The United Nations is moving some of its staff from Sudan, a spokeswoman said on Wednesday, as the death toll from a crackdown on protesters soared to more than 100.
“We are temporarily relocating non-program-critical UN staff, while all UN operations continue in Sudan,” said UN spokesperson Eri Kaneko.
No details were provided on the number of staffers leaving Khartoum, where there is a large UN presence of 27 entities, mostly UN aid agencies.
The United Nations also runs a peacekeeping mission in Darfur with the African Union, where about 7,200 troops and police are deployed.
US warns citizens to take shelter
The United States on Wednesday warned its citizens in Sudan to exercise “extreme caution” and prepare to leave the country.
The United States had already in April warned its citizens against non-essential travel and ordered the departure of all but vital US embassy personnel as demonstrations swelled in the capital Khartoum.
Updating its guidance after the army forcibly ended protests, the United States said that the embassy was closed to the public and that US citizens still present should “make plans to leave Sudan.”
“Shelter in place at home or another safe location,” the State Department said.
“Exercise extreme caution if you must go outside.”
UK pulls staff from Khartoum embassy, warns nationals
Britain warned its citizens on Wednesday against all but essential travel to Khartoum as it pulled all non-essential staff and dependants from its embassy, amid the crackdown on protests in Sudan.
The Foreign and Commonwealth Office in London updated its travel advice for British nationals.
“The FCO now advise against all but essential travel to Khartoum and all other remaining areas of Sudan due to developments in the security and political situation,” it said.
“If you’re in Sudan, you should consider carefully whether your need to remain is essential and consider leaving the country by commercial means.
“As of June 5, the decision was made to withdraw non-essential British embassy staff and dependants from Sudan.”
Sudan has been engulfed in turmoil since security forces on Monday violently broke up a weeks-long sit-in by protesters demanding an end to military rule.

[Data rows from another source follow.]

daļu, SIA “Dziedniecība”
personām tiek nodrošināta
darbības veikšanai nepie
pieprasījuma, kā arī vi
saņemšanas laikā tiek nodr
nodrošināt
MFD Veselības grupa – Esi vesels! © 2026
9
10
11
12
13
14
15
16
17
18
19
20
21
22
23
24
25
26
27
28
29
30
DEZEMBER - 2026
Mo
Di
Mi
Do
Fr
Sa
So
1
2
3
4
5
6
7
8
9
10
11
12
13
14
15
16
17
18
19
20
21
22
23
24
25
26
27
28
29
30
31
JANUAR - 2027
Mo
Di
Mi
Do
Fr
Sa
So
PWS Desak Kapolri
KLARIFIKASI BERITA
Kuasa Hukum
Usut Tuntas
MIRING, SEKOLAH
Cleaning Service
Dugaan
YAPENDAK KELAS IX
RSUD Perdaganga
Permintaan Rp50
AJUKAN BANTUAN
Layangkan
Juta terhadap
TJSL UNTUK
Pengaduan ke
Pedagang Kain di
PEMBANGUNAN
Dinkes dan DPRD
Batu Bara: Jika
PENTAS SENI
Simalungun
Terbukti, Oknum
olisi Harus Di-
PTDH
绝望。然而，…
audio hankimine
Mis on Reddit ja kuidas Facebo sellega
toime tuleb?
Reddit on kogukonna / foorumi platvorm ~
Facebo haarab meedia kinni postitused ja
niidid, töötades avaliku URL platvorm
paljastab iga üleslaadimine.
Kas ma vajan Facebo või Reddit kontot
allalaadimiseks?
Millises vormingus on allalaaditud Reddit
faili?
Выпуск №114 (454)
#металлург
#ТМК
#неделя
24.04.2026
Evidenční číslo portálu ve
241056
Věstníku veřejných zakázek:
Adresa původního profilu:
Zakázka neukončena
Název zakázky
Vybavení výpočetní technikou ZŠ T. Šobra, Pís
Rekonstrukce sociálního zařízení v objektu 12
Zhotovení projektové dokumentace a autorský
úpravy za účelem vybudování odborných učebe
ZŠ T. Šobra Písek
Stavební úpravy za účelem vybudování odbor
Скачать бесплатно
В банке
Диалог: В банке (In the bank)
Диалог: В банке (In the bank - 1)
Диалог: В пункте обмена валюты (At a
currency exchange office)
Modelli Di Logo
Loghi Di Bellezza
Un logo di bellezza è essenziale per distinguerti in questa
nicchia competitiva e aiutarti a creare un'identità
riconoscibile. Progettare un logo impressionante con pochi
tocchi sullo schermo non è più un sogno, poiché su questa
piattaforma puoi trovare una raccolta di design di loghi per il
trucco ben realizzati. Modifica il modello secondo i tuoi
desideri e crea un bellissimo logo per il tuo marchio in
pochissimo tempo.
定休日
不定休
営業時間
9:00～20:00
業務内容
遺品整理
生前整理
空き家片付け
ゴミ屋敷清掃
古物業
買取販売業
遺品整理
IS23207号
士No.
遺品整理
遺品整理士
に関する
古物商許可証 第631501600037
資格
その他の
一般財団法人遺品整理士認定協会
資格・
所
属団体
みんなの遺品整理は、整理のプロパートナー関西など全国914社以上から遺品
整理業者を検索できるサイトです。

The Central Committee for Sudanese Doctors close to the protest movement said on Wednesday that at least 101 people had been killed in the crackdown.
Forty bodies have been recovered from the Nile river, they said.
A military council has ruled the country since the ouster of President Omar al-Bashir on April 11, following months of protests against his three-decade authoritarian rule.
Army ruler General Abdel Fattah al-Burhan announced on Tuesday that he was scrapping a plan for a three-year transition period and would hold elections within nine months.
Western powers have warned that snap elections will crush hopes for a democratic transition in Sudan and have called for a return to negotiations.